I would like the number of lines in the data that contain the word "human". Please give that number alone.

Extracted entries START

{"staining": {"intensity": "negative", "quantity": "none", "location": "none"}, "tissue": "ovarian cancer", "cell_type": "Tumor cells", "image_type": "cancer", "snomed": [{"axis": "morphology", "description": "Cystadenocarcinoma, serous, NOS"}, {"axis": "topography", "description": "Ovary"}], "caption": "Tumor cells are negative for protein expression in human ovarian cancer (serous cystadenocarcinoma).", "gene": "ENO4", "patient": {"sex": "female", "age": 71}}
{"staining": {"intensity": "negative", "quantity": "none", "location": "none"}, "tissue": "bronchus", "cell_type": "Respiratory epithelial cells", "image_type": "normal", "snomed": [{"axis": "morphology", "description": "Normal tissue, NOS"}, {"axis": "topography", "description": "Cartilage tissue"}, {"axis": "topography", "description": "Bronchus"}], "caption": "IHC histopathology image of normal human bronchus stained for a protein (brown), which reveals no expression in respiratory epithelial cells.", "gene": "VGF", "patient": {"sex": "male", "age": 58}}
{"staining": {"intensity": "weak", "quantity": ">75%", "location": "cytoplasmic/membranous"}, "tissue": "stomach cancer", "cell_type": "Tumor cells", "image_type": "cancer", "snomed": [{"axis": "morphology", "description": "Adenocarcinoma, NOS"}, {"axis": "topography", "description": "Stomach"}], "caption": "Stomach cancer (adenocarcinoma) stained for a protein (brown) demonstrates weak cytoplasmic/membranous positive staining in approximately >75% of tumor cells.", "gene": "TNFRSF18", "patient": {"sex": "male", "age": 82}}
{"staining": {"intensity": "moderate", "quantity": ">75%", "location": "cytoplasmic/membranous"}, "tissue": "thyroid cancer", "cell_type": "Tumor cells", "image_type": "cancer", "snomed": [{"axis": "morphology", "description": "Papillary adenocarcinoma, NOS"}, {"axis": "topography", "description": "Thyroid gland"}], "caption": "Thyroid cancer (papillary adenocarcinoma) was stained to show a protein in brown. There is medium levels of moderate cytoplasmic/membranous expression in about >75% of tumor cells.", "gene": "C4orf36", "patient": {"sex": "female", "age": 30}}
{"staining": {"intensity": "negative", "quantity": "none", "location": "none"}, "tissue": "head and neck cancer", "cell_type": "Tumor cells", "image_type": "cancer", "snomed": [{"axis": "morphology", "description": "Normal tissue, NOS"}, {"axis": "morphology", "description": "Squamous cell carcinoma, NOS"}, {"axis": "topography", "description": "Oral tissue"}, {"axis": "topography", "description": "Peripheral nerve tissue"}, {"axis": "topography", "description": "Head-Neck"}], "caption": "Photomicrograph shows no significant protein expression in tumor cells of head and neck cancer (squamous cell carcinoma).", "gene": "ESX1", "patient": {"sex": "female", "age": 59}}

Extracted entries END

Reply: 2